[Collection entries]
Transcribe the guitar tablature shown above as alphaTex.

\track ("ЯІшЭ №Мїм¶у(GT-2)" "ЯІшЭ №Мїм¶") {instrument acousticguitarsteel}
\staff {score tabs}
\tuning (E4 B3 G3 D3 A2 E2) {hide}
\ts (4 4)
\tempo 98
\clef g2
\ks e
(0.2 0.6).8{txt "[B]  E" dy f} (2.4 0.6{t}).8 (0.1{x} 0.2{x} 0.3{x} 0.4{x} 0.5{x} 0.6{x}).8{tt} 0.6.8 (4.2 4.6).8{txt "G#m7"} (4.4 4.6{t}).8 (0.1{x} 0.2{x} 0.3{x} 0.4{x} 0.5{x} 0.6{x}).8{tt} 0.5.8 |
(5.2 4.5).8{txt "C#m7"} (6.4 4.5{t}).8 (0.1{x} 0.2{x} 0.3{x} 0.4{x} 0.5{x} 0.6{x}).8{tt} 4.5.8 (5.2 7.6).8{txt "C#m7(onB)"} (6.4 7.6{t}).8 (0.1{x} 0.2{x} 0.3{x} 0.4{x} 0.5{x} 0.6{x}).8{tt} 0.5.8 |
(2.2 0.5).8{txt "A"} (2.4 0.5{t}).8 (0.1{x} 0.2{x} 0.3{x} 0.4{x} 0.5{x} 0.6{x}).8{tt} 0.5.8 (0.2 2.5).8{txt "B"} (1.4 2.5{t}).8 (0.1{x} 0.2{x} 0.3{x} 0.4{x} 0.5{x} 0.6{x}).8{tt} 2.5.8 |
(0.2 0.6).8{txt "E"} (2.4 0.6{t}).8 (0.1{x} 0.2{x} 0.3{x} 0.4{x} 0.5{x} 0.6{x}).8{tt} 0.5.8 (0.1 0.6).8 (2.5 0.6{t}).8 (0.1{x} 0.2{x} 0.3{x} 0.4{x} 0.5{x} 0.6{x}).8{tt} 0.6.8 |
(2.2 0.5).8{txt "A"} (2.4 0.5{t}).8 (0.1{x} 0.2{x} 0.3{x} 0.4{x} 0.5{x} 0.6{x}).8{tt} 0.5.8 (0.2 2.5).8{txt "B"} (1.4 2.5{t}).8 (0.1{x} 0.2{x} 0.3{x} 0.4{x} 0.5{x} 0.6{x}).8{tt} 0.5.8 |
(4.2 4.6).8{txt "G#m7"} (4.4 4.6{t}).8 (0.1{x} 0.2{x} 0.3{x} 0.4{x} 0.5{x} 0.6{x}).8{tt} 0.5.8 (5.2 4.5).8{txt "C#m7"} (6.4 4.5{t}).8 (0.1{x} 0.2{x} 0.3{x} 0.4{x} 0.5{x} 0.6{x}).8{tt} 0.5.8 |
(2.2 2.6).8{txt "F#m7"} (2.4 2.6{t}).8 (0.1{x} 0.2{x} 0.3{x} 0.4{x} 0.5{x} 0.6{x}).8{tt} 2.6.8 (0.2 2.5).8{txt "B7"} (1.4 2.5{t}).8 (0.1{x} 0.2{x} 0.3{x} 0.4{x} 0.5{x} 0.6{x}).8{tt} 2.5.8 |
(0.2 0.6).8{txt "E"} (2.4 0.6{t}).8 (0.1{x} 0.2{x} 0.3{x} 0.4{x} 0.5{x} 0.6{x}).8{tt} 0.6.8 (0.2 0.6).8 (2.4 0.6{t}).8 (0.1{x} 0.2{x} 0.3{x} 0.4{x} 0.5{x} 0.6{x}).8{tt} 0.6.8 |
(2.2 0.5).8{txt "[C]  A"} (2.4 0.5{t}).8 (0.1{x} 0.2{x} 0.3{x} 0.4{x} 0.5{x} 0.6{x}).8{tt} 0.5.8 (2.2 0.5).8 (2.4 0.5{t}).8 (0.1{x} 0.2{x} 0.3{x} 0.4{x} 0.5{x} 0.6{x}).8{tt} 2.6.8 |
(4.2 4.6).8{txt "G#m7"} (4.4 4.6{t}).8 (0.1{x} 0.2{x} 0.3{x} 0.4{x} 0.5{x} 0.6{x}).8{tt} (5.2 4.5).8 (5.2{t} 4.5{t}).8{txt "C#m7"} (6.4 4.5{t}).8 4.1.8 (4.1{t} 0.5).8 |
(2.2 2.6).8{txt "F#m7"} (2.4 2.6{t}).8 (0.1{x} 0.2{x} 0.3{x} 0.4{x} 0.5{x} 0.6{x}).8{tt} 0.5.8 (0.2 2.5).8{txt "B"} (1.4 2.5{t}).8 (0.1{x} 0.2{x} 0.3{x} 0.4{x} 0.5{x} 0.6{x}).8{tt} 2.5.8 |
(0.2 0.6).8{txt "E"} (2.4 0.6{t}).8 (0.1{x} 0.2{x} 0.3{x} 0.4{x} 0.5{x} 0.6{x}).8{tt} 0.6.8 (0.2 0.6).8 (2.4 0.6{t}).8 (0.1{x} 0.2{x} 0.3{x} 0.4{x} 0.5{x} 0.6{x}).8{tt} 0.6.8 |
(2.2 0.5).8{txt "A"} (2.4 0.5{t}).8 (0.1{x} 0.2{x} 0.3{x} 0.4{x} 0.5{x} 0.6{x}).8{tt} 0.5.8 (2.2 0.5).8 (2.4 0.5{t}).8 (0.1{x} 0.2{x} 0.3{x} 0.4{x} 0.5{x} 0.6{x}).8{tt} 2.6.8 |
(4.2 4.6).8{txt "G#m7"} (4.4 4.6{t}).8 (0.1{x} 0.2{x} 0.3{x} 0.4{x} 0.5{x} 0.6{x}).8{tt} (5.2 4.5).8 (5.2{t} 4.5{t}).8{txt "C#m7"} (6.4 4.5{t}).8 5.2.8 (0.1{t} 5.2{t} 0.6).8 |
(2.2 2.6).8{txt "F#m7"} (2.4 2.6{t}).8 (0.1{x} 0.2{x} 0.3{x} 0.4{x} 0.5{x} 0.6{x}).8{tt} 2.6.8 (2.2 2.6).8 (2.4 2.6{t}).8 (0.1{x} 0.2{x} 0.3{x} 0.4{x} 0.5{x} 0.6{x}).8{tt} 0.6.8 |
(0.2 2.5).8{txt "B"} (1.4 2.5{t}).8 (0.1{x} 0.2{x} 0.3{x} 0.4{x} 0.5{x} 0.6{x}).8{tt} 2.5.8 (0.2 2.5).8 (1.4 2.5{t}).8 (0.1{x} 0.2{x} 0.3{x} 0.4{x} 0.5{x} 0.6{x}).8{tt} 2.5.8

(Task goal): List each line of the data above that contains the string "shown", treating uppercase and lowercase letters as distinct.

(Full solution):
Transcribe the guitar tablature shown above as alphaTex.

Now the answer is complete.